Airlines have taken a different path by creating GDS, thus gaining the collective means to negotiate with online retailers on equal footing. By the way, their discussions must be carefully followed by hoteliers, so as to make sure the deals they may seal are not to the detriment of the hotel industry, especially in "big data" sharing and customer management, not to mention the confidentiality of the personal data of our own customers. But such a threat is already taking shape when a company like Air France-KLM, founder of the Skyteam alliance, chooses to manage the hotel bookings of its passengers through Expedia.
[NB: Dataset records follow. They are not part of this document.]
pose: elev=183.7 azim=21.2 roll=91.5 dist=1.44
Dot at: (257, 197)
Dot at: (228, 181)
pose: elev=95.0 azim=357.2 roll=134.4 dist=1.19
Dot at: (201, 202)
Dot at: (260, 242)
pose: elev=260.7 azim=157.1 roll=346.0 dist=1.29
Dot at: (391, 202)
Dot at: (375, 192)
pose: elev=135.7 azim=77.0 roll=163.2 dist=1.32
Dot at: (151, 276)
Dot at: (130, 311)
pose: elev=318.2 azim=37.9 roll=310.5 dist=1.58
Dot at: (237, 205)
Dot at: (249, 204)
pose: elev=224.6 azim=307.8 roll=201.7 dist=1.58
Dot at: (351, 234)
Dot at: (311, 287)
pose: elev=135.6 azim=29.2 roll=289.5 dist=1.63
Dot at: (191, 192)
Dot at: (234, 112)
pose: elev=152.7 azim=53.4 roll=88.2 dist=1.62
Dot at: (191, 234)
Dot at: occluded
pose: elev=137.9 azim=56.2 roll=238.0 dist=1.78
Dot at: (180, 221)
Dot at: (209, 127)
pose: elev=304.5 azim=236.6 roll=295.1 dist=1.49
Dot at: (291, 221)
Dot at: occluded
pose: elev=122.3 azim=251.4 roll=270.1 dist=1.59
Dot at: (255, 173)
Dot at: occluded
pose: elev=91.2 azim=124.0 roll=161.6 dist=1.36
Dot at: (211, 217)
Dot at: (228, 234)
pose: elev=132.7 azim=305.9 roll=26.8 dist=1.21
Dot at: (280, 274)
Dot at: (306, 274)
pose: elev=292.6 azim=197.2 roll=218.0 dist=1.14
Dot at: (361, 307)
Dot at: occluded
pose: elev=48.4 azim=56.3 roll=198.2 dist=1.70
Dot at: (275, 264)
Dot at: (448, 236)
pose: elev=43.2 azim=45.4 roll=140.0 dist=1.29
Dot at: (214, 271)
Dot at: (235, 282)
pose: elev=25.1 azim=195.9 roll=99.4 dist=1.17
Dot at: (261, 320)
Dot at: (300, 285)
The shift towards the Internet came late - too late. The hotel industry did not believe that this sales channel would grow so quickly. It is important to acknowledge one's mistakes and weaknesses in order to correct them. And if the OTAs have become so powerful, it is because hoteliers facilitated their entry into their business. Today, the question is not about how hoteliers may kick them out -because they are in our homes already- but about how we can still stop them from helping themselves to the fridge and putting their feet on the table. Who knows what the future holds? History has proven that monopolies are made and unmade and yesterday's dangerous predators fill the museums of Natural History. Let's not forget that the OTA channel is only one channel among many others, which only accounts on average for 10 to 15% of the total turnover of our hotels. We must certainly not neglect other channels which, overall, are much more significant.
Control of the digital economy is essential, but it is certainly not the only priority. The hospitality industry must highlight its strengths, reputation and content of its brands. It must regain control of its direct relationship with customers. To each his own business! It is not normal to leave reputational management to external stakeholders such as TripAdvisor. The credibility of this company has often been questioned, especially as it changes from its original role as a community sharing site to enter the business of reservations. There is really something wrong with that! CRM and the management of customer satisfaction are and shall remain the responsibility of the hotel!
I invite you to look at what is happening in other industries that have been disrupted by the arrival of online sales. The reaction of certain big brands should inspire you. Just look at the success of the new generation of boutiques that are unconvinced that intermediaries are essential. Nespresso, Apple, Nike, Adidas... and Sephora, among many others, have federated a real community around their brand and completely regained control of their distribution. These brands have been able to make their "Stores" showrooms of their expertise. They generated a genuine public through spatial planning, by scripting environments, the quality of the welcome, the competence of staff, the variety of services and especially the choice of a strategic location. They were able to give the point of sale the means to be efficient. Are we sure that we have done the same thing in our industry?
While location is one of the keys to success, it also depends on the hotel's urban or tourist environment. We are fortunate that the major gateway cities are affected by a lack of hotel development and regularly appear full. Will it always be so? The Asset Light policy has shown its success but also its limitations. While groups are now selling assets at a profit, it is because they were able to get them out of land when demand was growing rapidly. It is at these times that new concepts emerge. This is also part of our job!
You see, there is a long way to go and patterns of thought must change dramatically. First of all, closer cooperation will be required among the hoteliers themselves. While competition is part of our business, we also have a collective responsibility to catch the major shifts in our industry. Each year brings new upheaval. Yesterday, apartment rental between individuals was a marginal phenomenon, but the Internet has given it an industrial dimension. The market for commercial accommodation is unregulated and we cannot accept unequal rules of the game. It is imperative to implement fair practices.
Like Barack Obama, François Hollande expressed the will to make Tourism a national priority. The Minister of Tourism, Sylvia Pinel, organizer of the future National Conferences on Tourism, must put this will into practice.